◆ **WHAT YOU WILL DO**
Each line of the records containing "CSAT" is to be copied out and returned.

◆ **MATERIAL SHOWN**
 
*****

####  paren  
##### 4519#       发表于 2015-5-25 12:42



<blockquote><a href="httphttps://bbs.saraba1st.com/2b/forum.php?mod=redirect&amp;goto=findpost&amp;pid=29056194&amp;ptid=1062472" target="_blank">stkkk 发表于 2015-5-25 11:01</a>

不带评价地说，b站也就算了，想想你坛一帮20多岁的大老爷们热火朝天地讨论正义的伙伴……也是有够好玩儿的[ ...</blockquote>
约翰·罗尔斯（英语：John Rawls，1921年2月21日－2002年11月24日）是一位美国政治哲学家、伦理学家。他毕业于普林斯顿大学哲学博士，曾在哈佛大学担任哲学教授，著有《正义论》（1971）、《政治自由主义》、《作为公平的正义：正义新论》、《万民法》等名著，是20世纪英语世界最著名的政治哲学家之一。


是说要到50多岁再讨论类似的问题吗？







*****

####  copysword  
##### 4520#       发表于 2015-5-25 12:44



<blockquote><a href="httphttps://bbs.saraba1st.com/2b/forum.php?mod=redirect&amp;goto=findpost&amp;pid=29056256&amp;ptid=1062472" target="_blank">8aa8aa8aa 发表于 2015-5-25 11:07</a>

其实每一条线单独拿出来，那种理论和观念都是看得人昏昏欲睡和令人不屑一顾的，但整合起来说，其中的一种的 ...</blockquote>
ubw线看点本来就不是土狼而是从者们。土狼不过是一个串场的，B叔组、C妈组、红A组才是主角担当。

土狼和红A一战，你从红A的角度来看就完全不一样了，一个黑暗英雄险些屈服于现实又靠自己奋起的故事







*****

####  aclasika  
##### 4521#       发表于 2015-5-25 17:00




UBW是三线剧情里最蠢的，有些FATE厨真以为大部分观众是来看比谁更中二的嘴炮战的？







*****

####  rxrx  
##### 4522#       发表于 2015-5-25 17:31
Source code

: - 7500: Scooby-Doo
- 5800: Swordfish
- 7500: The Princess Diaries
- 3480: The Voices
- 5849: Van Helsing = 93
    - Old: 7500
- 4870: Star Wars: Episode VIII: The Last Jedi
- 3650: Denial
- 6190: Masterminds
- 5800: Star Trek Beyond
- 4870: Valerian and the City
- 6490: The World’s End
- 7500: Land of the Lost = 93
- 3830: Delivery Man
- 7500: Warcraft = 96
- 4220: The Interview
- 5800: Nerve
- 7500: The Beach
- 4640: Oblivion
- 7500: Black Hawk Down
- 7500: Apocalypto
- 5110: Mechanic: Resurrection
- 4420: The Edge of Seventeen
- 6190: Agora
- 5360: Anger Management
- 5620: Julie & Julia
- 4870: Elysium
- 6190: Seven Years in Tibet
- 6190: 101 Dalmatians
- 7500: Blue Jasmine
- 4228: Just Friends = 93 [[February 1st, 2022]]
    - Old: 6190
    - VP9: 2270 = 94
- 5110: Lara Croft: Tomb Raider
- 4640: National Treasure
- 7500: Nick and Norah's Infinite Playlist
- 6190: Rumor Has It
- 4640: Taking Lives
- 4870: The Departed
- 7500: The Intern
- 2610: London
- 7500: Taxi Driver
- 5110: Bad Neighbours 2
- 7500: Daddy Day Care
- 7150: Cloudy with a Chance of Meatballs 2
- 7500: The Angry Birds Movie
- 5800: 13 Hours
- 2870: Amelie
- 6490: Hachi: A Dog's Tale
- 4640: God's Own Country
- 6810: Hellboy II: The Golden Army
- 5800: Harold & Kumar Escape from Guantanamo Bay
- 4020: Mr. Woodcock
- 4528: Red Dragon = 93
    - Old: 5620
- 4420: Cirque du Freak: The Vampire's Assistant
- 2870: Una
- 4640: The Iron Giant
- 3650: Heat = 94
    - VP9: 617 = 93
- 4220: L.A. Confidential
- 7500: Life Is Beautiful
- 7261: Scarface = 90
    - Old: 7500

...

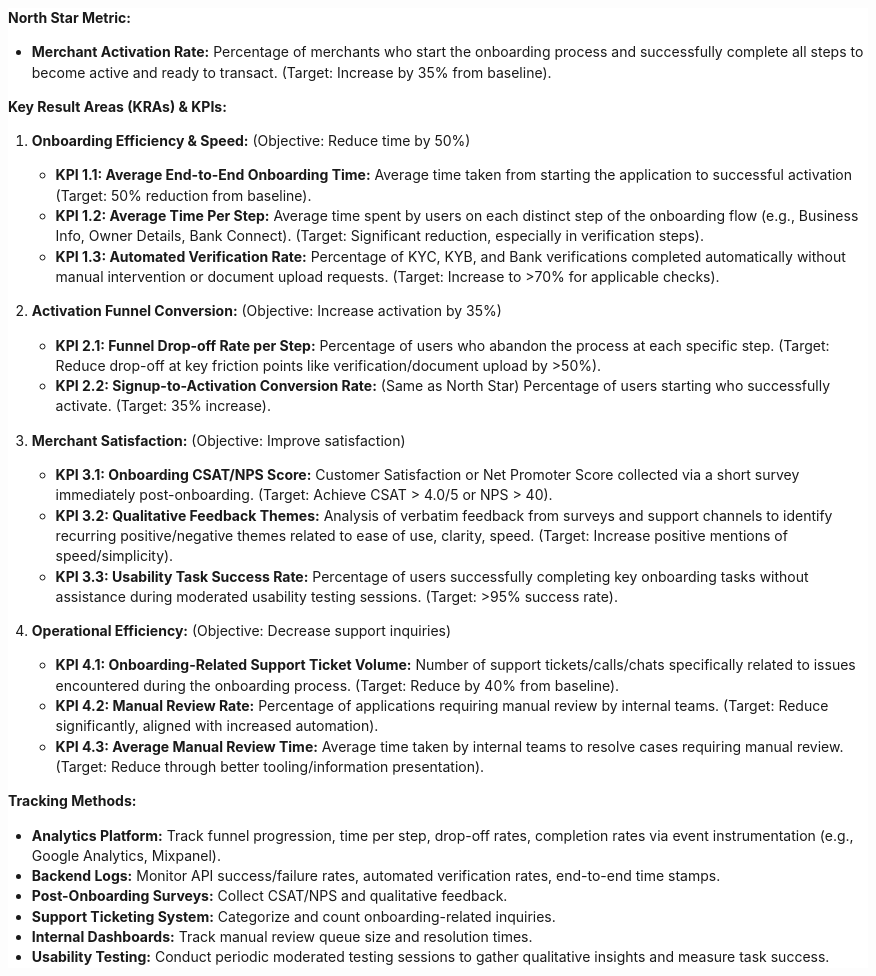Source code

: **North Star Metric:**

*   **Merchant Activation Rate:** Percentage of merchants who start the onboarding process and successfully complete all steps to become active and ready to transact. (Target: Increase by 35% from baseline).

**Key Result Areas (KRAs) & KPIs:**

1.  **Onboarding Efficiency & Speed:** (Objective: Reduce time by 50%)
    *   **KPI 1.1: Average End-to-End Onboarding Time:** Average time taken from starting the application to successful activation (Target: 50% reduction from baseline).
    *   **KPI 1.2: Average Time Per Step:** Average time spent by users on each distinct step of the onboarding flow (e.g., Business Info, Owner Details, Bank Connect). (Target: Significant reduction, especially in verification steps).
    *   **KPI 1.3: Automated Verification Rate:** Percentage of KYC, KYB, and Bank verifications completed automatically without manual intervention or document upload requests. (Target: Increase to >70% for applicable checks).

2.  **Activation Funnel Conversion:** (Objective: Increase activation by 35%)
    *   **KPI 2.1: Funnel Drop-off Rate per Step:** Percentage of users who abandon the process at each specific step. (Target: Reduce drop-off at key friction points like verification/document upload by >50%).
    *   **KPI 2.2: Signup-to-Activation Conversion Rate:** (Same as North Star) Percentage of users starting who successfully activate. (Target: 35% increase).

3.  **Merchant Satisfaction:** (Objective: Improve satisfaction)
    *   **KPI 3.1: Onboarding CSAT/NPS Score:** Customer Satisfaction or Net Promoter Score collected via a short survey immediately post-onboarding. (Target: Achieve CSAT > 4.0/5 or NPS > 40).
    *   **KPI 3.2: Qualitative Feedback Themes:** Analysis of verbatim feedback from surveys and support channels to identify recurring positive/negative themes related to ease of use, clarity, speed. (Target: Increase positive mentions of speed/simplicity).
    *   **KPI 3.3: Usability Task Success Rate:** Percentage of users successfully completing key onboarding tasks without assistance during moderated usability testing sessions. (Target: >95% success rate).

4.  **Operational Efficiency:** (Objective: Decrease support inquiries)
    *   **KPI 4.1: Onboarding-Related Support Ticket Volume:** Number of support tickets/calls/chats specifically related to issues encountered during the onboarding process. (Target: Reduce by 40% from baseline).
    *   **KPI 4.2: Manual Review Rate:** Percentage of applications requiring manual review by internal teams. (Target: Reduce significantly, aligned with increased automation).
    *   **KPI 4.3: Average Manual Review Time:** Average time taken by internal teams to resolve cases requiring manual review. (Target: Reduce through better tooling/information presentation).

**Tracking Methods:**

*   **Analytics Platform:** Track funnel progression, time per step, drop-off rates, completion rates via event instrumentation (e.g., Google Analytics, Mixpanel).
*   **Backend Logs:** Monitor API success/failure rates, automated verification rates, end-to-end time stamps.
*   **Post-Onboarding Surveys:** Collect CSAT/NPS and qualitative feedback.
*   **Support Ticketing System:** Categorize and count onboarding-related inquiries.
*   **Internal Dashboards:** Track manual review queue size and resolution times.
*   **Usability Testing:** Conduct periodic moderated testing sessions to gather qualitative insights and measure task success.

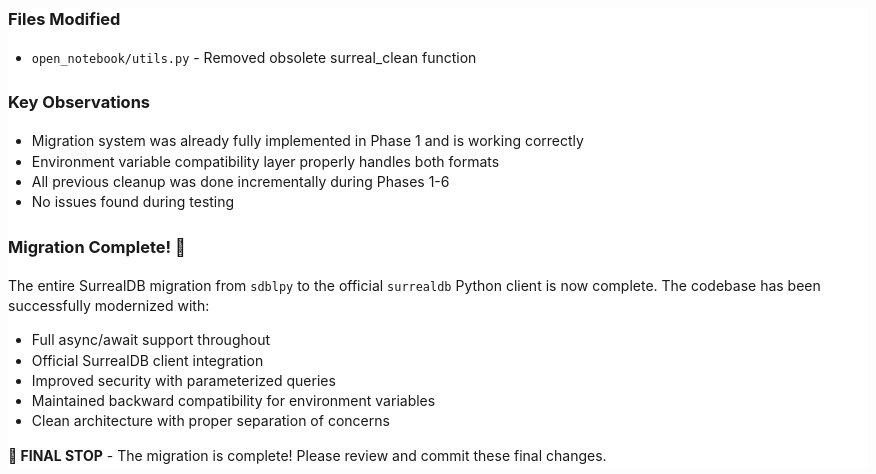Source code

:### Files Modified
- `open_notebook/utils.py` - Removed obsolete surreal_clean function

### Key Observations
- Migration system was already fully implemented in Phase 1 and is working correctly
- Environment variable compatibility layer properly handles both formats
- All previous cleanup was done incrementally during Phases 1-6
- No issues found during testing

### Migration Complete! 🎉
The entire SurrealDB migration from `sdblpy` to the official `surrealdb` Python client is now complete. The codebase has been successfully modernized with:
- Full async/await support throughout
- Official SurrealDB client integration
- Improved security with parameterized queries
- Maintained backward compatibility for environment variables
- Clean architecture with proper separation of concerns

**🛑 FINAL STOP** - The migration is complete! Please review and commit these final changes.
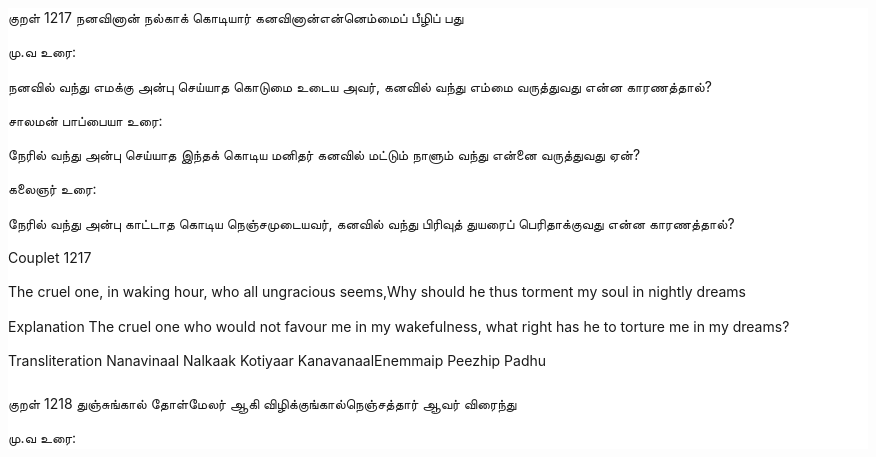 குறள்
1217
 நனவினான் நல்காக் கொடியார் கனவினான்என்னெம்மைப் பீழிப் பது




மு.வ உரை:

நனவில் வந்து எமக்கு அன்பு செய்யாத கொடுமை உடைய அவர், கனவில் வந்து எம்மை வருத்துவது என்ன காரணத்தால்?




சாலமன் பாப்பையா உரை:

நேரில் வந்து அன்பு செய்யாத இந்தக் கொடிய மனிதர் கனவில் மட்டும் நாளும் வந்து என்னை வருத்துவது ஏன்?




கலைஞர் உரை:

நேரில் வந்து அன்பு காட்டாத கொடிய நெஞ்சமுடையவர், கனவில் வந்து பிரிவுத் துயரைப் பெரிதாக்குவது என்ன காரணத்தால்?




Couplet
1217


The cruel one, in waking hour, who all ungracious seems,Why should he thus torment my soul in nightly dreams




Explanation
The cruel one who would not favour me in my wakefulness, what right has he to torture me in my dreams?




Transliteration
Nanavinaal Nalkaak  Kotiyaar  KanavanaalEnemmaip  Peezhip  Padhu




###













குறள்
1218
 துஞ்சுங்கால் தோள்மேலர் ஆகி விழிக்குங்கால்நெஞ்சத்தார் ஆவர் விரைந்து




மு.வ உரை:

◆ **OUTPUT OF THE EXERCISE**
    *   **KPI 3.1: Onboarding CSAT/NPS Score:** Customer Satisfaction or Net Promoter Score collected via a short survey immediately post-onboarding. (Target: Achieve CSAT > 4.0/5 or NPS > 40).
*   **Post-Onboarding Surveys:** Collect CSAT/NPS and qualitative feedback.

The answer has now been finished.